AI21 has launched the Jamba 1.5 model family, setting a new standard for long-context AI models. This release introduces two powerful open models: Jamba 1.5 Mini and Jamba 1.5 Large, designed to offer unparalleled speed, efficiency, and performance for enterprise AI applications.
At the heart of these models is a hybrid SSM-Transformer architecture that combines Transformer and Mamba layers with a Mixture-of-Experts approach. This innovative design allows Jamba models to process vast amounts of information with exceptional speed and accuracy. Jamba models are up to 2.5X faster than competitors in their size class, making them ideal for tasks that require the processing of extensive data, such as financial analysis, document summarization, and customer service applications.
The standout feature of the Jamba 1.5 family is its impressive 256K token context window (about 800 pages of text), currently the largest available among open models today. This expansive context enables the models to handle complex tasks like document analysis and multi-step reasoning with unprecedented effectiveness. By eliminating the need for constant data chunking, the Jamba 1.5 models reduce both time and cost, while boosting performance for Retrieval-Augmented Generation workflows.

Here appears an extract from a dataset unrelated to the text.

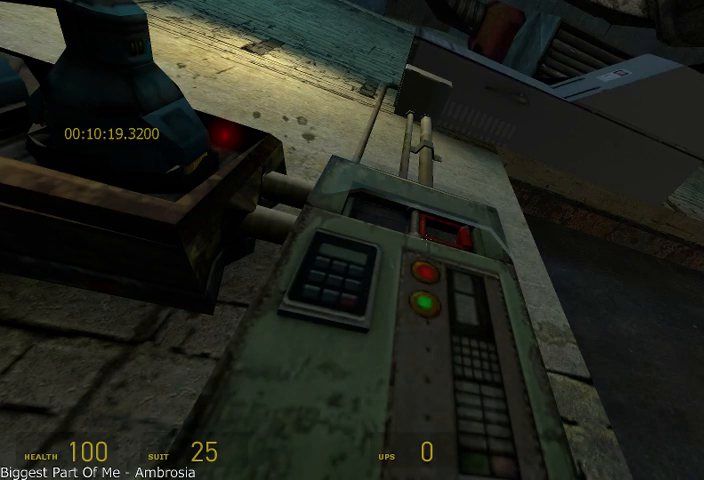
{"keys": ["r"], "mouse": [], "events": [[42, "r", "up"], [83, "r", "down"], [167, "r", "up"], [250, "r", "down"], [292, "r", "up"], [375, "r", "down"], [417, "r", "up"], [500, "r", "down"]]}
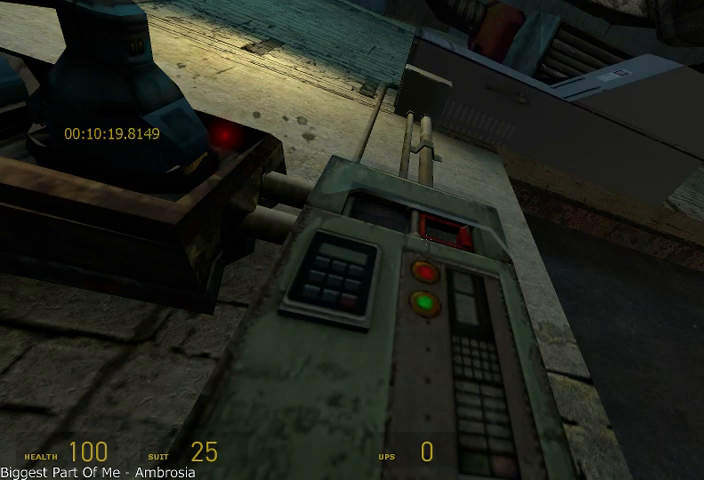
{"keys": [], "mouse": [], "events": [[42, "r", "up"], [125, "r", "down"], [208, "r", "up"], [292, "r", "down"], [333, "r", "up"], [417, "r", "down"], [500, "r", "up"]]}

Jamba 1.5 Mini is the strongest open model in its size class with a score of 46.1 on the Arena Hard benchmark, surpassing larger models like Mixtral 8x22B and Command-R+. Jamba 1.5 Large, with a score of 65.4, outpaces both Llama 3.1 70B and 405B.
Both models demonstrate superior speed, with Jamba 1.5 Large outperforming competitors like Llama 3.1 70B and Mistral Large 2 in end-to-end latency tests at 10K contexts. For large context windows, it proved twice as fast as competitive models.
The Jamba 1.5 models are designed with developers in mind, supporting features such as function calling, JSON mode, and structured document objects. This makes them particularly well-suited for building Agentic AI systems and Retrieval-Augmented Generation workflows.
The hybrid architecture underlying these models uses a combination of Mamba and Transformer layers to manage long contexts more efficiently. This approach, combined with AI21’s proprietary ExpertsInt8 quantization technique, allows Jamba models to maintain high performance without sacrificing memory or speed—making them resource-efficient even with large-scale deployments.
The Jamba 1.5 models are available on multiple platforms, including AI21 Studio, Google Cloud Vertex AI, Microsoft Azure, and NVIDIA NIM, with plans for broader distribution across Amazon Bedrock, Databricks, and other major providers. The models are also available for private on-prem deployments. This accessibility should allow developers to quickly integrate these models into their systems with ease, using familiar tools like LangChain and Hugging Face.